Estratto della fonte:
Variazioni in percentuale. Fonte: Rapporto CsC «Dove va l'economia italiana» giugno 2018

L’export italiano rallenta nel 2018

Plausibile manovra correttiva da 9 mld
In questo quadro, per gli economisti di Confindustria «è plausibile la richiesta di una manovra correttiva in corso d'anno». Nello scenario di previsioni di giugno del Centro studi di viale dell'Astronomia «la correzione richiesta quest'anno sarebbe di 0,5 punti di Pil, pari a 9 miliardi». Nel 2019 «la correzione dovrebbe essere di 0,6 punti, quasi 11 miliardi, poco meno di quanto entrerebbe dall'attivazione della clausola d salvaguardia».

Consegne:
(1) Secondo il testo sulla manovra correttiva, a quanti miliardi corrisponde la correzione richiesta quest'anno nello scenario di previsioni di giugno del Centro studi?
(2) Continua il testo sulla manovra correttiva dopo la sua ultima frase.
Le voci riportate più avanti provengono da una fonte diversa.

Dati estratti:
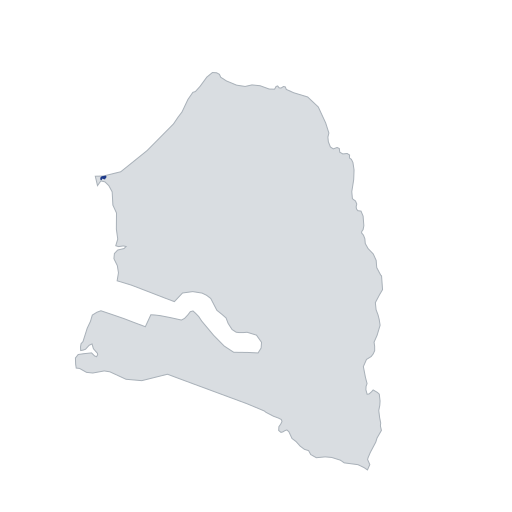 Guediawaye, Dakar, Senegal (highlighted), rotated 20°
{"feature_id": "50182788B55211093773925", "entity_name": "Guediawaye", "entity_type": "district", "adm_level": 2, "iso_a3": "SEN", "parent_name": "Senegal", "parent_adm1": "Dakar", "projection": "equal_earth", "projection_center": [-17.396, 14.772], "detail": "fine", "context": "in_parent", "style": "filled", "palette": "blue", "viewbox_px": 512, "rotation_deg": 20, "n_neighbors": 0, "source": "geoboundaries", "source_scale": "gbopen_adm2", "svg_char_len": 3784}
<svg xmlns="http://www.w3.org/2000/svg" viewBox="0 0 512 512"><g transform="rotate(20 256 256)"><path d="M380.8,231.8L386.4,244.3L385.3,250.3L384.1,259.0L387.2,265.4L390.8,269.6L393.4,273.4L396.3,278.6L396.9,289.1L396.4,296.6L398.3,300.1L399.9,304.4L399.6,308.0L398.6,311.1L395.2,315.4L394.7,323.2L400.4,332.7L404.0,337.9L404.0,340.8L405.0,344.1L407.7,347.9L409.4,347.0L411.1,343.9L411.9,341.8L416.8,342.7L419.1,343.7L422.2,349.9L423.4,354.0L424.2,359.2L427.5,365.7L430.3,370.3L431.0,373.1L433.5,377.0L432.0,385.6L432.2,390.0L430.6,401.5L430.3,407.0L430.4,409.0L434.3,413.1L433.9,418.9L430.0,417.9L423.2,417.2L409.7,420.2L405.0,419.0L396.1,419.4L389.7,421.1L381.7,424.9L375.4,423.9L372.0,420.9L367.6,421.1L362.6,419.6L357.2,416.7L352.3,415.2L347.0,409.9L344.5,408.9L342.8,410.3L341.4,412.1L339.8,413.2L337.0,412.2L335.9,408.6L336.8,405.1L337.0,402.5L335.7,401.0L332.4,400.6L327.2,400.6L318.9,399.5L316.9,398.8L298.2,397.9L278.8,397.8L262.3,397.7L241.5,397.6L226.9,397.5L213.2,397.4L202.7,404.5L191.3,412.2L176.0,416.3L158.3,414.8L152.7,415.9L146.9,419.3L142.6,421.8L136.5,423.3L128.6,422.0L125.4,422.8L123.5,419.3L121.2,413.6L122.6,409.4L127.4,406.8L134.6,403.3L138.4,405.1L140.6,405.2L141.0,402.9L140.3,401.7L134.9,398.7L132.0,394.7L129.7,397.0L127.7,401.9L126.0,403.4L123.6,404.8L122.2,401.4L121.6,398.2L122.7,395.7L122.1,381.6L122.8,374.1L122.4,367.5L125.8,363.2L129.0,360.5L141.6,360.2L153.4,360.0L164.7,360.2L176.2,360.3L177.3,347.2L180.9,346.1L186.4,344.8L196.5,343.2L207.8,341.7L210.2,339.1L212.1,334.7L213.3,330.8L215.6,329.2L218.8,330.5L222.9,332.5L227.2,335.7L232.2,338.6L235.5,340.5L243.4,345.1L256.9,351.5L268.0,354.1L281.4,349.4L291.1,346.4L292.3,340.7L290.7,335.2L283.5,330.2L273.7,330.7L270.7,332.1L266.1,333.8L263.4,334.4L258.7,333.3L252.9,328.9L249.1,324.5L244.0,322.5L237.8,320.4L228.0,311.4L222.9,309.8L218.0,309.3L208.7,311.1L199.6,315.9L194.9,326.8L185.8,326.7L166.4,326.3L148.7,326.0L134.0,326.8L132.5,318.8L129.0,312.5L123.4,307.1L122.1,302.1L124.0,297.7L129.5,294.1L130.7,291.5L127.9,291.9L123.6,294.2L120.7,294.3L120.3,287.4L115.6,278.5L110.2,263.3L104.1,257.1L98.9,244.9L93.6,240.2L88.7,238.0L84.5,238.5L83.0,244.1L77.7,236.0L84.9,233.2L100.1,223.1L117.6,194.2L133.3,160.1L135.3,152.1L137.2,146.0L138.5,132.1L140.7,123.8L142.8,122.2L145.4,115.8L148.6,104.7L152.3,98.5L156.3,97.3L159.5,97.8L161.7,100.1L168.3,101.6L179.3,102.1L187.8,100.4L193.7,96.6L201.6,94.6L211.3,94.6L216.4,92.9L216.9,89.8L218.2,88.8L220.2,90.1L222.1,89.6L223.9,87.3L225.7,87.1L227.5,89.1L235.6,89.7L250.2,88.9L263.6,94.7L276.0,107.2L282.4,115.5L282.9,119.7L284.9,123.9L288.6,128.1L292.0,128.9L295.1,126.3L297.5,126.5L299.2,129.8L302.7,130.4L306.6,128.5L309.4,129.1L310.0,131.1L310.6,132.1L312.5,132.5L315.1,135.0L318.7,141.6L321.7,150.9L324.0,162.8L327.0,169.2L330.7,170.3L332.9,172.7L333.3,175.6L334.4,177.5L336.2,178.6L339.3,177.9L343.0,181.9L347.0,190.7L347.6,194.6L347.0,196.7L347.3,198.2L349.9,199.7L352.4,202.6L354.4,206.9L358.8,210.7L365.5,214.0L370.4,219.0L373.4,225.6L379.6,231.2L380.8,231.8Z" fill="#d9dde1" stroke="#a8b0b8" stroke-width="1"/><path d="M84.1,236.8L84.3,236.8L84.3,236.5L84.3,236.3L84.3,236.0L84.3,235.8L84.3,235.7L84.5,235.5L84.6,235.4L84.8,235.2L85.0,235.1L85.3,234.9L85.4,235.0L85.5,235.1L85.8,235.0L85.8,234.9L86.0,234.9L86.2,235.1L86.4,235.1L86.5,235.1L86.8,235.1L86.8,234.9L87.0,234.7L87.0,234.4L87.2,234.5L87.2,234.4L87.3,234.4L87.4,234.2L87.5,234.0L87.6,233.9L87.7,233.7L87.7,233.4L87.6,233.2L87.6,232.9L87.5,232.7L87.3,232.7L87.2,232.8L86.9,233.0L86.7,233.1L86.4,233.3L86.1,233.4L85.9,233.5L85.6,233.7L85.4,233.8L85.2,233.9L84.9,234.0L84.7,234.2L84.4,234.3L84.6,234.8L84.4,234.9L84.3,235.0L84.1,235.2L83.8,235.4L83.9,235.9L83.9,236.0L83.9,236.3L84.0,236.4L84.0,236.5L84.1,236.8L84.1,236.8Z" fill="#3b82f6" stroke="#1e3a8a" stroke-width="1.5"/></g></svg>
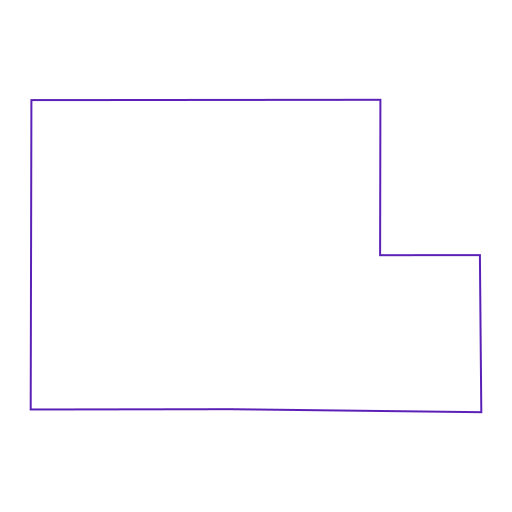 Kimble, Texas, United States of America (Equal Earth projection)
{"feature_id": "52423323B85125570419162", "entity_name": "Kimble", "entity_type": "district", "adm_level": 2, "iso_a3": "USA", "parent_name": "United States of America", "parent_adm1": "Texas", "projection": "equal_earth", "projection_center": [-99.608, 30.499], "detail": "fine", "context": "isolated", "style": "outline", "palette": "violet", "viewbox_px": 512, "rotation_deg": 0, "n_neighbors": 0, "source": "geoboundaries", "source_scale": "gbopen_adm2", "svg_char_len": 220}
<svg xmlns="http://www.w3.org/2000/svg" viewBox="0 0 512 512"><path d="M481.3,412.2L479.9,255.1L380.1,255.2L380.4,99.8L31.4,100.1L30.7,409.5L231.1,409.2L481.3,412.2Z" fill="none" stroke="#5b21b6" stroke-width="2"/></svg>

Risultati attesi:
(1) A 9 miliardi, pari a 0,5 punti di Pil.

(2)
Boccia a Governo: prepariamoci a rallentamento, reagire e difendersi
«Siamo ottimisti nelle aspettative e pessimisti nelle previsioni», ha spiegato Boccia a margine della presentazione del rapporto CsC commentando lo scenario economico che emerge dal documento. Al rischio rallentamento «si aggiunge un rischio incremento dei tassi e la fine del quantitative easing nel 2019. Prepararsi a questo futuro significa potenziare la competitività delle imprese italiane e costruire un percorso virtuoso». Il suggerimento di Biccia al Governo è di «definire un intervento organico di politica economica di medio termine che metta al centro anche l'attenzione su altri argomenti: infrastrutture, giovani, occupazione». Prioritaria l’occupazione, «a partire dai giovani e più netto in busta per i lavoratori italiani a partire dal cuneo fiscale». Boccia ha quindi posto «una questione di metodo» al Governo: «Sarebbe opportuno definire innanzitutto gli effetti sull'economia reale delle cose che si vogliono realizzare».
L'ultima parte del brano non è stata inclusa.